People
out of power, but who want to be in power, are the more likely ones to shoot you from the shadows, where identity of the shooter is necessarily obscured. Shooting a
journalist with a sniper during a
live broadcast isn't the type of PR that governments enjoy receiving, so it's illogical that Ortega's side ordered that.
We have prior examples where pre-placed snipers shot at opposition demonstrations, but were proven to be highly likely to have been orchestrated by opposition leaders. One is the 2002 Venezuela coup. The coup leaders had pre-recorded their outrage statements which specifically mention "snipers" shooting at protestors: on an unplanned surprise route taken by marchers. e.g. they told everyone they were marching along one route, then partway along, several opposition leaders were suddenly adamant that the march must be re-routed, and only after they made the detour, the sniper shooting started and they played the pre-recorded (recorded several hours before the first shooting, but somehow knowing in detail that it was sniper fire) statement video on TV while the coup leaders enacted their takeover plan.
When talking about the right-wing in Latin America you need to realize the type of people we're talking about here. We're not talking armchair conservatives like most of the GOP supporters in America, we're talking about guys who would have fit right in with the Italian or German fascists of the 1930s - guys wearing a badge, who will shoot you in the back, then dress you up as their enemy so they can claim cash bonuses, militias who will chainsaw villager's children in half as a
warning, or get you to go to one of their rallies, then have you shot at from the shadows so they can blame someone else for it, and take power through violence.

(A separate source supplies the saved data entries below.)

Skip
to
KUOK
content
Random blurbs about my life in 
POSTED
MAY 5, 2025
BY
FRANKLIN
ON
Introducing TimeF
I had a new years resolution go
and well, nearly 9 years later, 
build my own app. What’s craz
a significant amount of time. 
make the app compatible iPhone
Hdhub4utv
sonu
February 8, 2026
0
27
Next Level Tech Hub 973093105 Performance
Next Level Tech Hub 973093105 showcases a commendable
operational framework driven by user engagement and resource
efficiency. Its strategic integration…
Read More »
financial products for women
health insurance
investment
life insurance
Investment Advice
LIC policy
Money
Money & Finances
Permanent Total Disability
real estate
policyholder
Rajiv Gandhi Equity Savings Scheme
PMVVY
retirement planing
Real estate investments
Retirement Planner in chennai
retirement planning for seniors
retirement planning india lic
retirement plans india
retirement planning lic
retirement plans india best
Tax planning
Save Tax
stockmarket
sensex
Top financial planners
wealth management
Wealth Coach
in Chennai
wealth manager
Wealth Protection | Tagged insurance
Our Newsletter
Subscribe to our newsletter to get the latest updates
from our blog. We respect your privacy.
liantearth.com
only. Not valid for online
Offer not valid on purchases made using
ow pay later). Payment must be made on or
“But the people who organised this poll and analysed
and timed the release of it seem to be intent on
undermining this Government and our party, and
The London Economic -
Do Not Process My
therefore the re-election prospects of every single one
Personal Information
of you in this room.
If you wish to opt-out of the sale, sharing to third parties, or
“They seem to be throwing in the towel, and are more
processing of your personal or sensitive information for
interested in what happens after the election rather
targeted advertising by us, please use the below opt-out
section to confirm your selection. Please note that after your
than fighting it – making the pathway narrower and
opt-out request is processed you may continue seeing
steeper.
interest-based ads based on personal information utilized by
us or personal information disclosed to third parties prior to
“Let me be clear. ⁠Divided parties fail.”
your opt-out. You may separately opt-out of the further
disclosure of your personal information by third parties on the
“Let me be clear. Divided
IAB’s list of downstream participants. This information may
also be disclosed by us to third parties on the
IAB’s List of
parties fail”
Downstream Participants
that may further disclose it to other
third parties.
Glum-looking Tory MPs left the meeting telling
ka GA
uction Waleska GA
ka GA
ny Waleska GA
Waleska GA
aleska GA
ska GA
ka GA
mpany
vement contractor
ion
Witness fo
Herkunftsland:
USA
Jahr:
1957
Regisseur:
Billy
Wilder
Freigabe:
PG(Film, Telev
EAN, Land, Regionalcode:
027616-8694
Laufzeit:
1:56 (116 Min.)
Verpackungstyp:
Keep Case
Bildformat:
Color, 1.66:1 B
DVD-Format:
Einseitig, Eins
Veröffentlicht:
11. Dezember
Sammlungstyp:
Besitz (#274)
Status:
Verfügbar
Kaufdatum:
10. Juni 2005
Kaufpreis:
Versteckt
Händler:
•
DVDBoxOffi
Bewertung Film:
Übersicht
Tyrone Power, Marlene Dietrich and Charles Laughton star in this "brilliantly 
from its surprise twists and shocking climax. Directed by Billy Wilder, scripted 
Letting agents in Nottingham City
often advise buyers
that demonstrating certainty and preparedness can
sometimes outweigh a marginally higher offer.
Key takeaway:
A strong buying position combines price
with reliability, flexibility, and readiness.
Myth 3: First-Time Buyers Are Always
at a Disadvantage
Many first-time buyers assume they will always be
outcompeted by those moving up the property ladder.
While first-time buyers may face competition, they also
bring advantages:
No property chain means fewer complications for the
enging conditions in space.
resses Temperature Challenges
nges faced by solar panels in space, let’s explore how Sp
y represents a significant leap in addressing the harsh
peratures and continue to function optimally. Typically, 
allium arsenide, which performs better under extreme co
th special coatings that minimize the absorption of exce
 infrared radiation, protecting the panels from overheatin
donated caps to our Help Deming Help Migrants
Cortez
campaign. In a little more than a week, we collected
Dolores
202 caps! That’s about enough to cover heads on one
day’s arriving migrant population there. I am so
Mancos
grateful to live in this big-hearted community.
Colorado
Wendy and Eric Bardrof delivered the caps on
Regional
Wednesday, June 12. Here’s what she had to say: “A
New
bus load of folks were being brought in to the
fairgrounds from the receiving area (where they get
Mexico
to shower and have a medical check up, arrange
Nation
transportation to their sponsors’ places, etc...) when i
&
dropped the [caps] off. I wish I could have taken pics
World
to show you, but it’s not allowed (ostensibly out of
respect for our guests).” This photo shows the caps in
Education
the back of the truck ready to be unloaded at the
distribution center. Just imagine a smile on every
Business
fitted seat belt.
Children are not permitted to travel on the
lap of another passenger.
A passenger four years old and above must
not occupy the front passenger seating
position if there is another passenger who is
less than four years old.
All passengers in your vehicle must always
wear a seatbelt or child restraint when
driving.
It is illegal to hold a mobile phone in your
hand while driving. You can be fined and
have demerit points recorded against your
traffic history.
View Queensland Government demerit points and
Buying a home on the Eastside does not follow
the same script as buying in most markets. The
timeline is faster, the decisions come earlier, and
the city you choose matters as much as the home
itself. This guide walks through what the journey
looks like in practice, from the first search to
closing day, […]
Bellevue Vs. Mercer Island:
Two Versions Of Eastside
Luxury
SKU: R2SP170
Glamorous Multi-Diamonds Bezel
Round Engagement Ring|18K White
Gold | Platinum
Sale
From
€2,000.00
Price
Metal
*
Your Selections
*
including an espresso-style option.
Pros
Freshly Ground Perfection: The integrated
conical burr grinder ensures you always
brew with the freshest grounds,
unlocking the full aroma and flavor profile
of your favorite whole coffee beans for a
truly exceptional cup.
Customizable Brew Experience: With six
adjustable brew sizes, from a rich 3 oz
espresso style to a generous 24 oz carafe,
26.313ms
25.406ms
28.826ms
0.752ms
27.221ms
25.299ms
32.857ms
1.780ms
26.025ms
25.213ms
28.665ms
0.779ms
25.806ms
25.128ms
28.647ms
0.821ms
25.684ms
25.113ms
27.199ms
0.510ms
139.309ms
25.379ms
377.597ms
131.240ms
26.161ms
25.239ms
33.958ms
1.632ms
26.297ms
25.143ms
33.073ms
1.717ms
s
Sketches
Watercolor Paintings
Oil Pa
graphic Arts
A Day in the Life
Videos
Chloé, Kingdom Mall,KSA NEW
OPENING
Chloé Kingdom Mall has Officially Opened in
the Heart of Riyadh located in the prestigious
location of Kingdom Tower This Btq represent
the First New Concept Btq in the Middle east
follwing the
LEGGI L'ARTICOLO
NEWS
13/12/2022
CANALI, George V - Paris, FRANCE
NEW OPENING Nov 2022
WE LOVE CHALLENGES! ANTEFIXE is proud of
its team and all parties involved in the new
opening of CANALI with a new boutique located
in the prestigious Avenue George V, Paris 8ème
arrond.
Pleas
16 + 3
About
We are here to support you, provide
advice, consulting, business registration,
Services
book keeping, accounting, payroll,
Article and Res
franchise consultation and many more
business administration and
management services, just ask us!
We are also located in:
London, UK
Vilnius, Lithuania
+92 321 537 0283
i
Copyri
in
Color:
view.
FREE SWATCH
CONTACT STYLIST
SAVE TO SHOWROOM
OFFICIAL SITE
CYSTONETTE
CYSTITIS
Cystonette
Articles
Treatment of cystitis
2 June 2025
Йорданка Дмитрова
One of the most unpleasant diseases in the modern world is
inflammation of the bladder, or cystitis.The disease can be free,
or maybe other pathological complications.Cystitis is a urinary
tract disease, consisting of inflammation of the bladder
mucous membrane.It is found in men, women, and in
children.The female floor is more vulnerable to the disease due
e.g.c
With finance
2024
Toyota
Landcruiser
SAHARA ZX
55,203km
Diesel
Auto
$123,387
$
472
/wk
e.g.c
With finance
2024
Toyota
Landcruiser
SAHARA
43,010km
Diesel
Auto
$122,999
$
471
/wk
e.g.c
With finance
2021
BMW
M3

So there's a pattern to these things: Nicaragua for example has a strong history of right-wing terrorism, with the Contras et al. And in the current situation, you have the right-wing clearly setting fire to things and then trying to say the left-wing did it:
https://www.theguardian.com/world/2018/apr/22/journalist-among-25-killed-as-unrest-escalates-in-nicaraguaIn the city of León, university offices were torched after riot police broke up a peaceful protest. The ruling Sandinista National Liberation Front’s digital publication El 19 Digital blamed the fires on “groups of vandals”, but protesters claimed they were started by government sympathisers to justify its increasingly repressive measures.
e.g. the elected party's web journal just says that the university was set on fire by just "vandals" - a fairly non-politicized statement. But the opposition is going the full conspiracy route saying that pro-
government groups set it on fire as a false-flag operation. But if it was a false-flag operation designed to enact draconian powers, then the government would have blamed it on opposition parties, not just downplayed it as random vandalism. If you give it a bit of thought, it's the opposition who are trying to leverage the violent incident for political gain, here. What happened was that the original protest wasn't broken up with enough
force to be used in the media, so the protestors escalated it to setting things on fire, and when the government then
downplayed the fires, the opposition had to escalate again to calling the whole thing a false-flag operation. It's a classic situation you see by reactionaries who seek to create a coup scenario - the government is merely
responding to events of the opposition's design, but if they don't respond
enough then things escalate to try and provoke them, and then at the end of the day you create conspiracy theories to try and say the government orchestrated the whole thing.
Also, there seem to be an odd bias of these left-wing governments only blowing up left-wing institutions during these supposed false-flag operations. e.g. they set fire to universities and free medical clinics, never banks or corporate HQs. e.g. in these types of incidents
someone trashes public education institutions and public health infrastructure: but banks and other corporate infrastructure are very rarely targeted.
All the available evidence, and some basic logic, says right-wingers did it, but the right-wingers (and pro-right media, basically Latin American versions of Fox News) turn around then says "clearly the left-wing government did it".